- **Extracted data**:
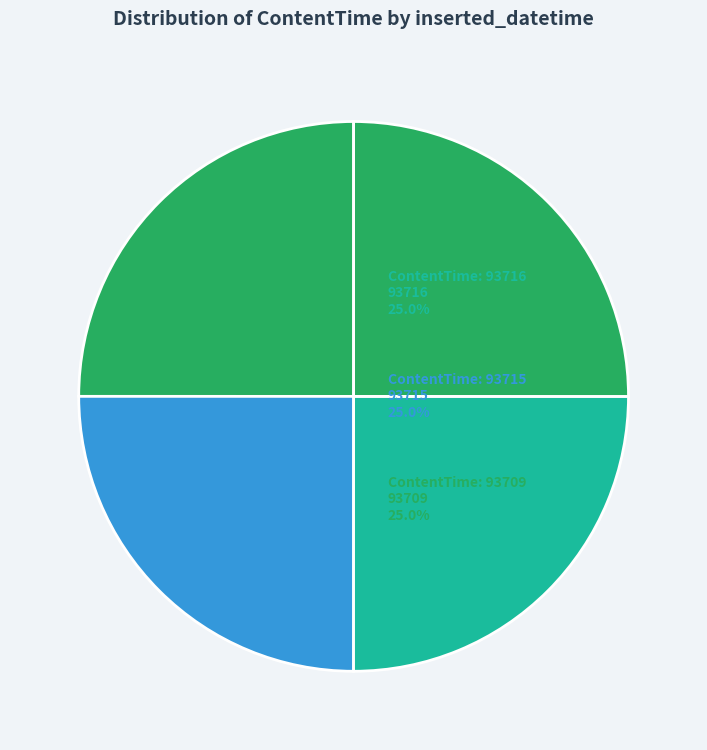

Is there any slice that represents more than half of the pie?

No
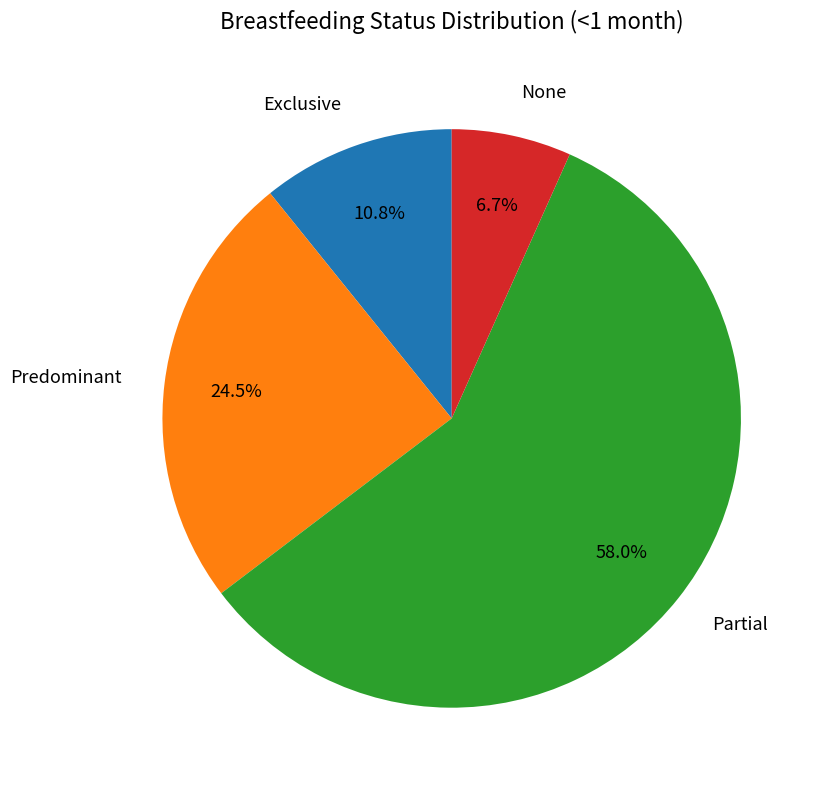

Is there a majority slice in this chart?

Yes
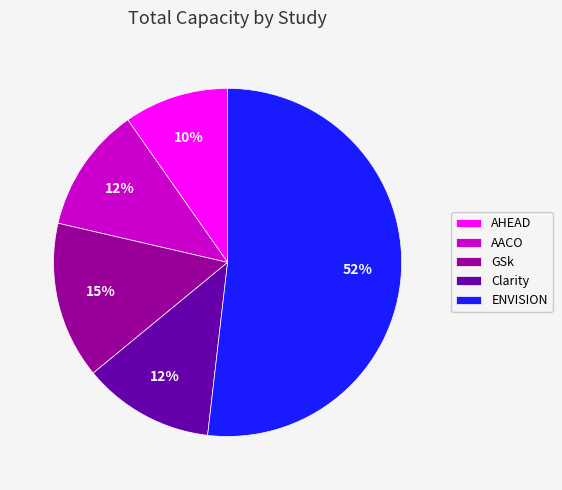

True or false: AHEAD accounts for 1% of the total.

False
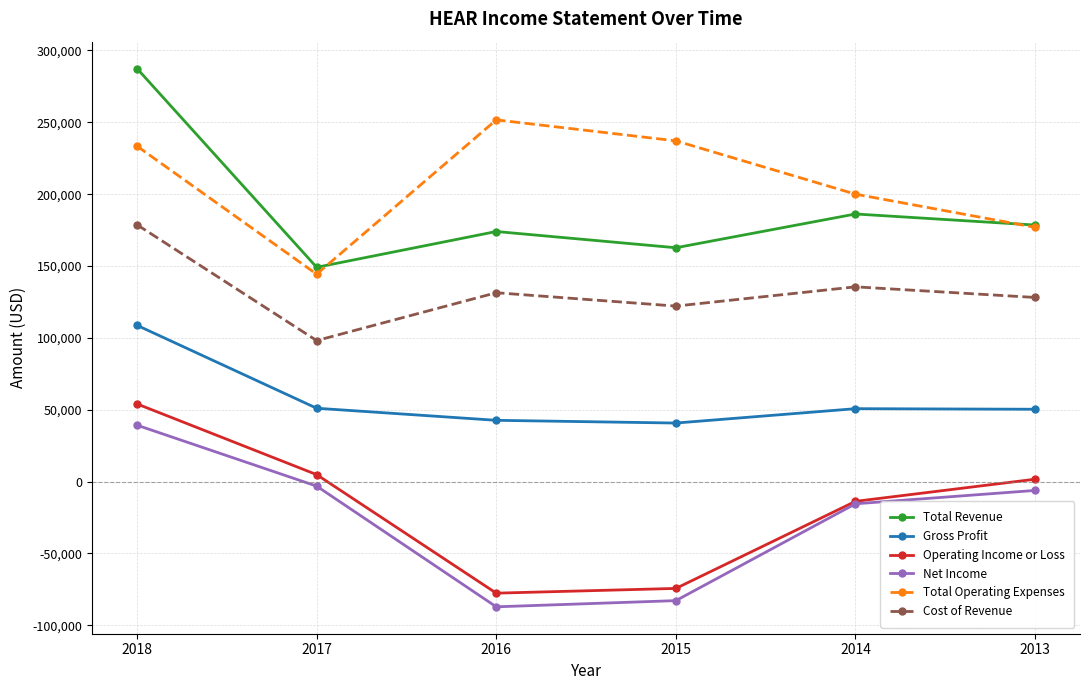

How many lines are shown in the chart?

6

- **Task brief**:
Reproduce all of the data above verbatim, line for line, and omit the pictures from your answer.

- **Exercise solution**:
Is there any slice that represents more than half of the pie?

No

Is there a majority slice in this chart?

Yes

True or false: AHEAD accounts for 1% of the total.

False

How many lines are shown in the chart?

6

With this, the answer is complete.